Imagine a Node-RED use case where the user (that is an IT specialist) is allowed to access Node-RED editor from times to times (for whatever reason - not relevant to the question). As the owner of this application I will configure adminAuth in the settings file for the authorized user. For security and operational audit purposes I want to register in log whenever the user enters the editor.
I can recall two events that may (perhaps ?) indicate a login.
The first one is that the token is stored in the .sessions.json file.
Second, it seems to me that something gets logged in /var/log. Below extract shows the log when an user enters Node-RED editor with adminAuth configured (on the other hand I tried to login with a wrong password and nothing was shown in the screen).
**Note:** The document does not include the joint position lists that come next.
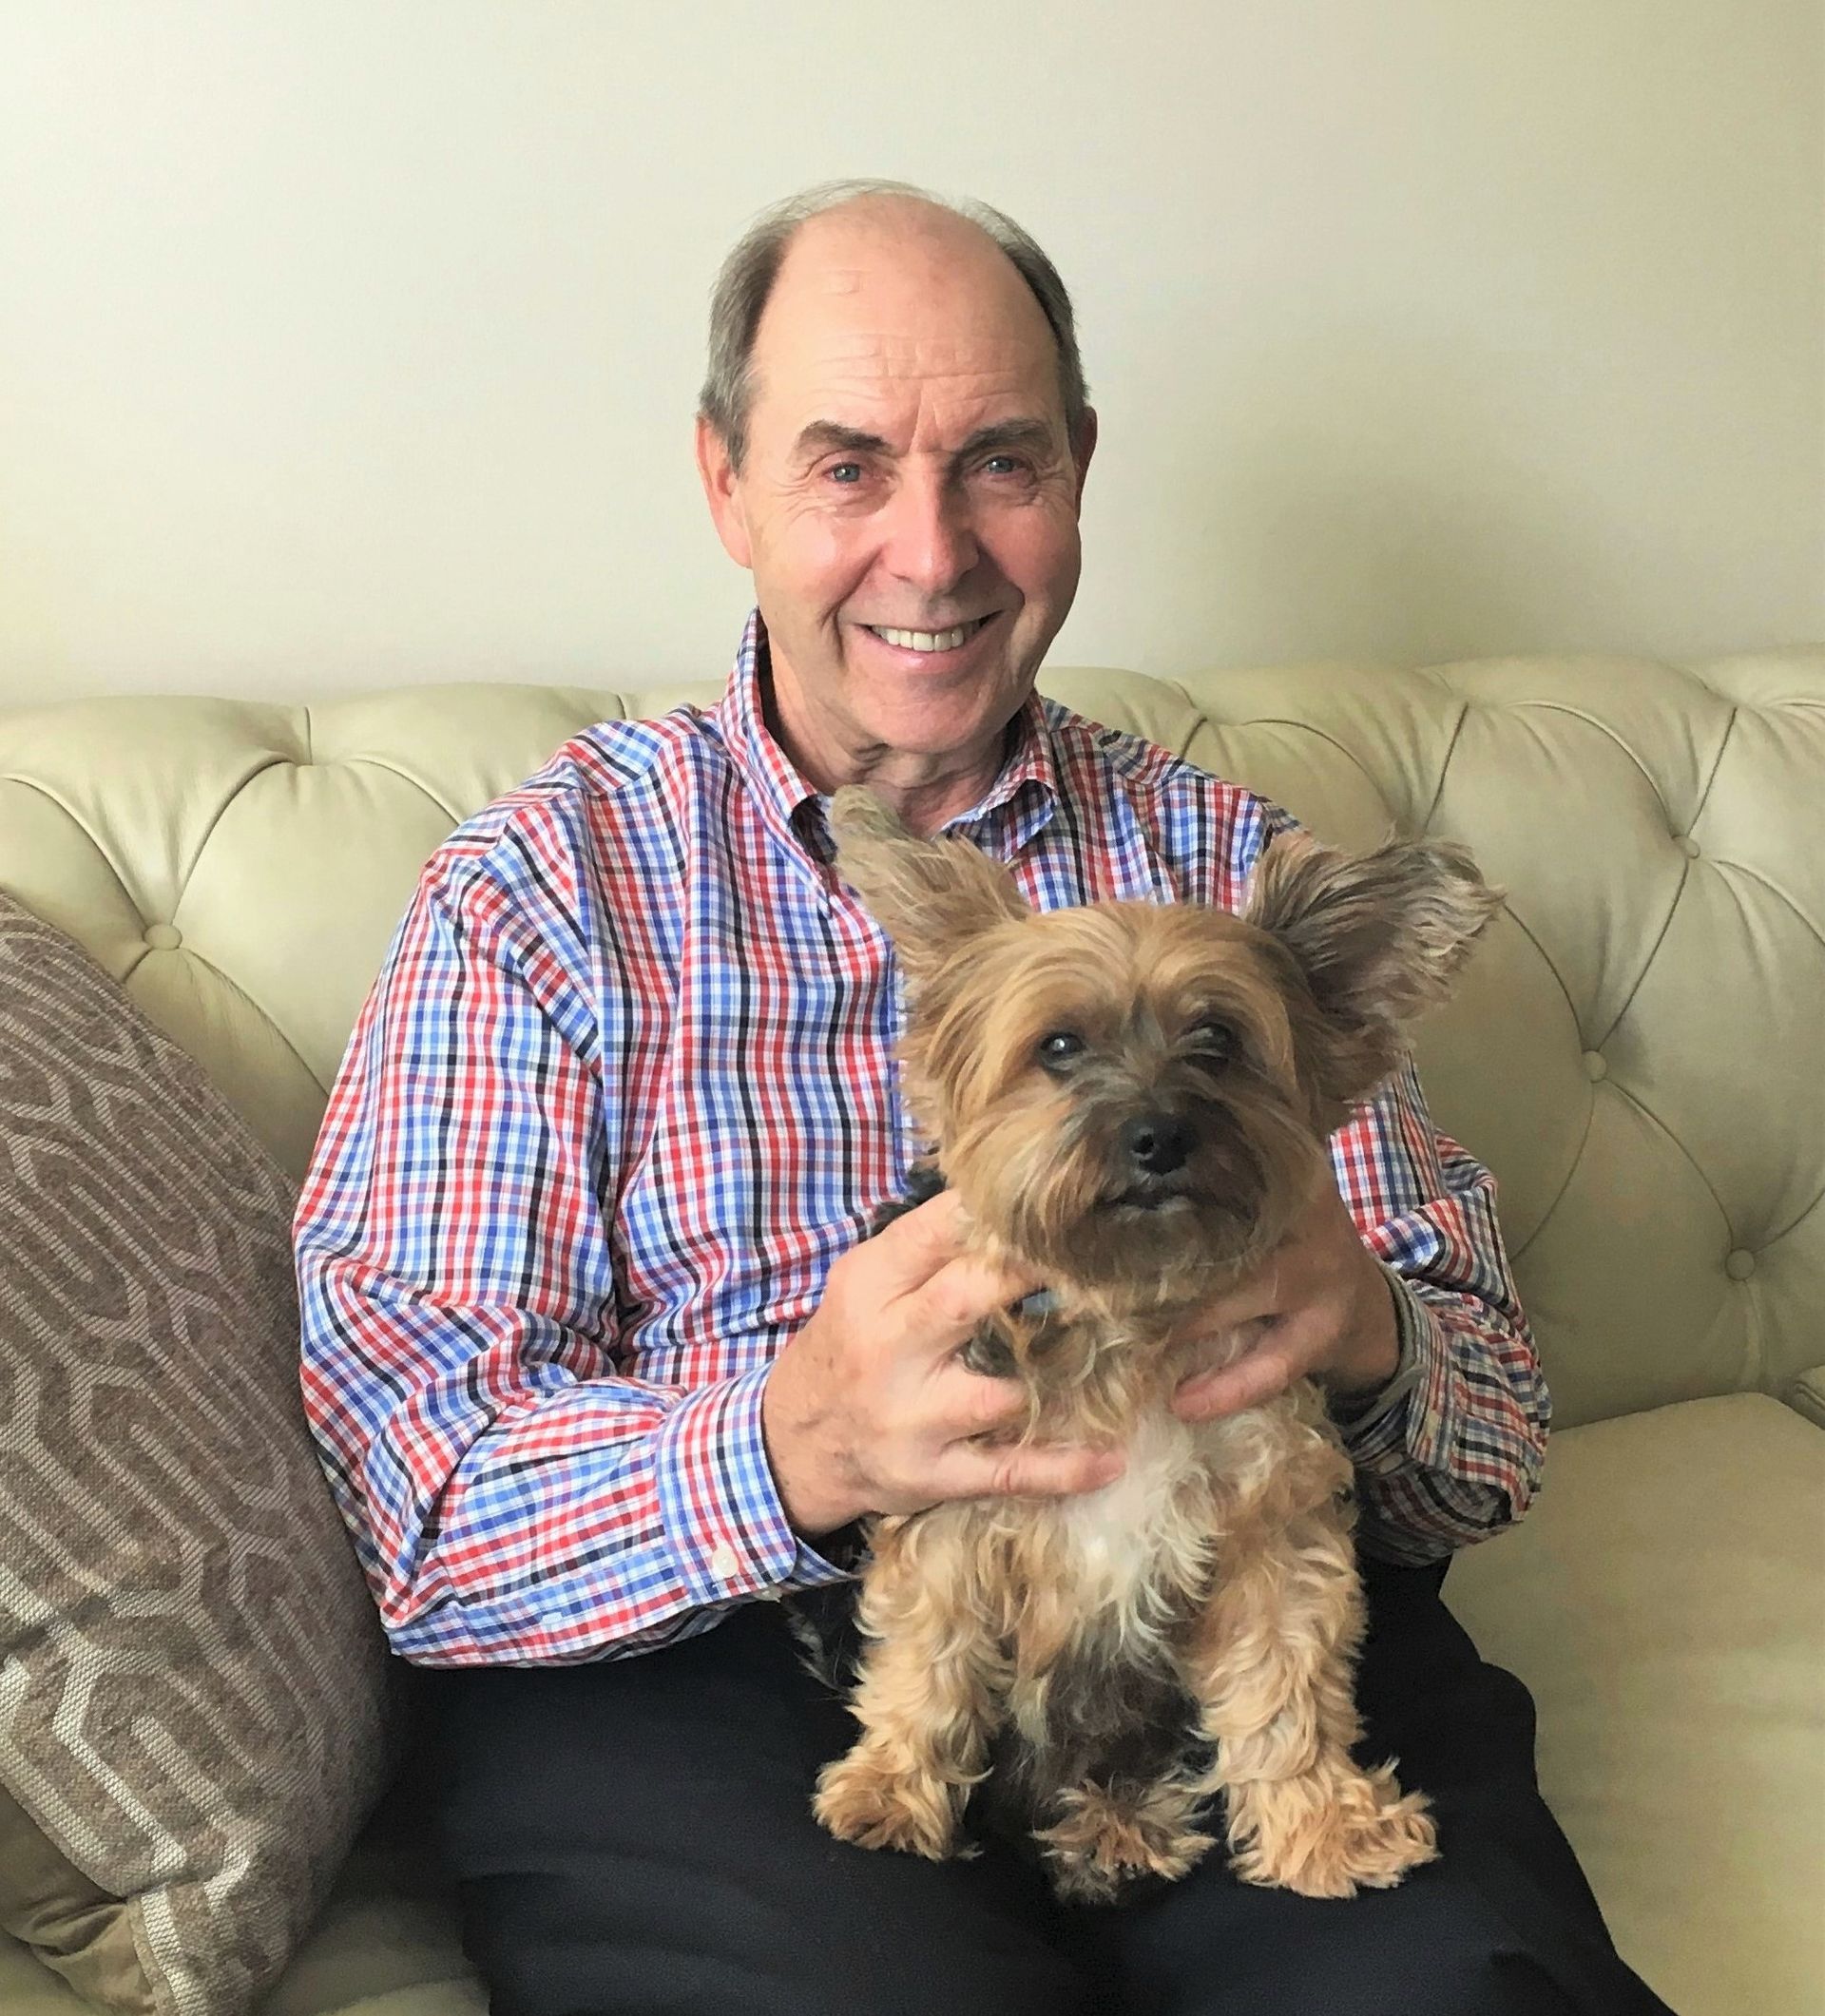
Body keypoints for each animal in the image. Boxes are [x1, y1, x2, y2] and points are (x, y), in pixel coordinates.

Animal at [806, 786, 1491, 1903]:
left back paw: (1118, 1823)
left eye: (1217, 1038)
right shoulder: (950, 1506)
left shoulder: (1269, 1525)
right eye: (1058, 1048)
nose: (1160, 1134)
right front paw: (892, 1791)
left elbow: (1287, 1684)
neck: (1130, 1315)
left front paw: (1324, 1825)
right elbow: (929, 1659)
20 Oct 14:09:43 - [trace] utils.writeFile - written content to /home/pi/.node-red/.sessions.json.$$$
20 Oct 14:09:43 - [trace] utils.writeFile - renamed /home/pi/.node-red/.sessions.json.$$$ to /home/pi/.node-red/.sessions.json
20 Oct 14:09:43 - [trace] comms.open laBu/uuO
What is exactly the comms.open event ? Is this related to the login or someting else ?
Is there any other kind of event that might help to detect when someone logs to the editor ?
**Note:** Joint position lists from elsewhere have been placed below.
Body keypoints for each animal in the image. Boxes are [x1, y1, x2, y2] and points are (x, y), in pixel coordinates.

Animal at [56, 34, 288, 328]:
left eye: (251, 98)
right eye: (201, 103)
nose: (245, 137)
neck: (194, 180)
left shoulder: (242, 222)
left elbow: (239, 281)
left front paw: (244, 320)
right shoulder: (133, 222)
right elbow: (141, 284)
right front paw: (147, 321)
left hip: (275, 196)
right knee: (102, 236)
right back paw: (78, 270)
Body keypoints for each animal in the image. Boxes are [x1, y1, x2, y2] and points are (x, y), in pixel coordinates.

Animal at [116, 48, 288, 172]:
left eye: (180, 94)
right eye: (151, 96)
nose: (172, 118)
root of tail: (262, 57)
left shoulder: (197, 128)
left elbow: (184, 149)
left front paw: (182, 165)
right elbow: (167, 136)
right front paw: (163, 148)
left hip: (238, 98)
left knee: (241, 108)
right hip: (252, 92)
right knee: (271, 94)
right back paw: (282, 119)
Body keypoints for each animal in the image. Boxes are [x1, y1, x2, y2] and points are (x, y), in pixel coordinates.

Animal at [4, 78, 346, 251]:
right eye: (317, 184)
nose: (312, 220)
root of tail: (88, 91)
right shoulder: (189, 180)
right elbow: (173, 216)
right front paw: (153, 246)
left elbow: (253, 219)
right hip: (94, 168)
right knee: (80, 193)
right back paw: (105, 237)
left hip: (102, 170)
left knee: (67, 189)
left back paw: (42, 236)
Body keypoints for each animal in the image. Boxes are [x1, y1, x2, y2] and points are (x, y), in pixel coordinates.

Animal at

Can you expand on that? I assume that you mean when a user opens the Editor URL? Not that they may have switched away from the Editor tab and then back again (which might be considered an "entry" in web terms)?
No, the login only appears when a user loads the editor url after the session has expired. Though I think it will also show up if the user tries to do something on the page and the session has expired - though you might need to test that.
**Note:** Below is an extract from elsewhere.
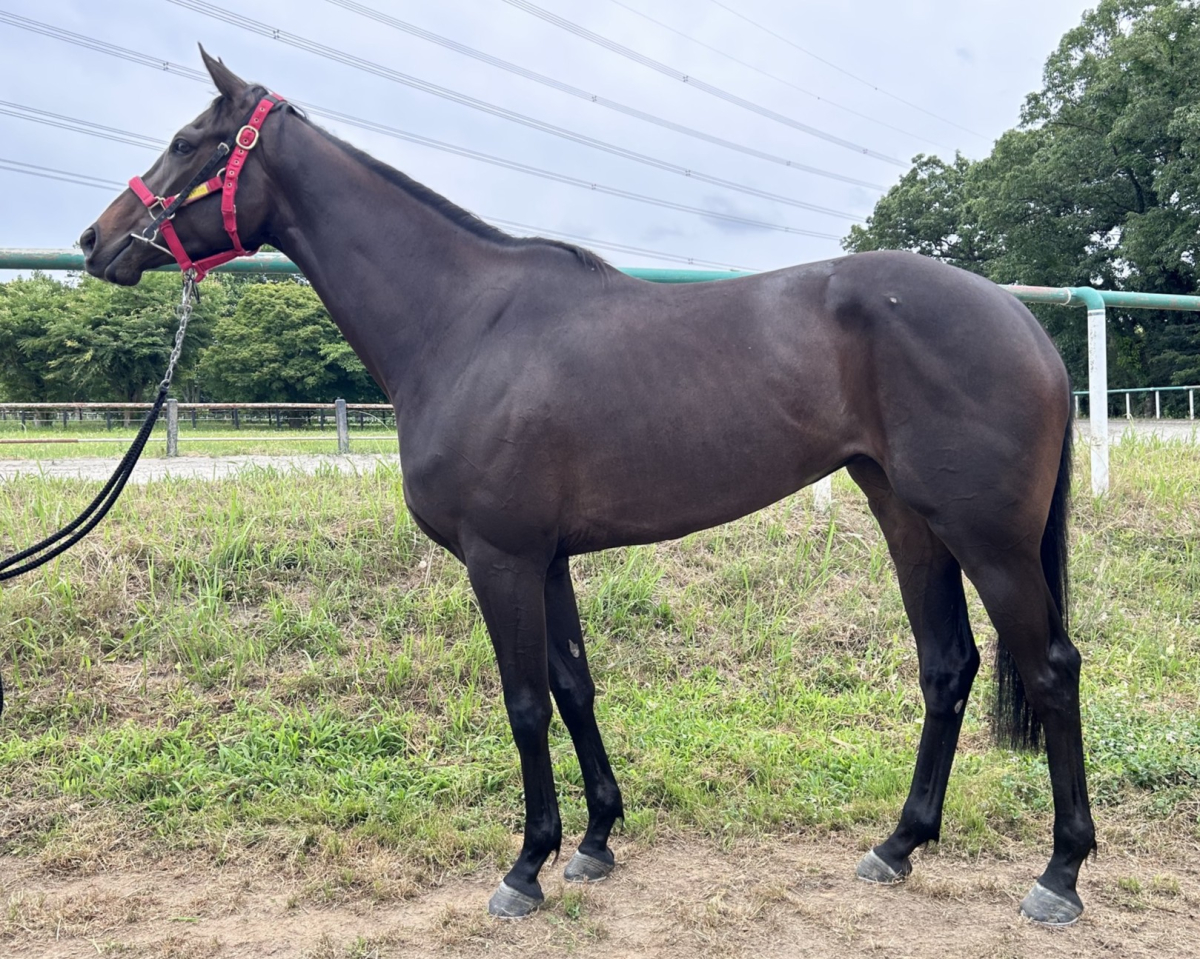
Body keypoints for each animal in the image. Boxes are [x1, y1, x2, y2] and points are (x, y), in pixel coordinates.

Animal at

I think that the default session is 7 days. So someone like me who always leaves their browser open and simply sleeps their PC will not technically have "left" the page - though that is further complicated by browsers that put tabs to sleep. Do you see why security is so complex?!
The easy answer to this is the same one I keep repeating to people asking about node-red security. Put everything behind a reverse proxy. Then access to the Editor will be tracked in the web server's logs not node-red.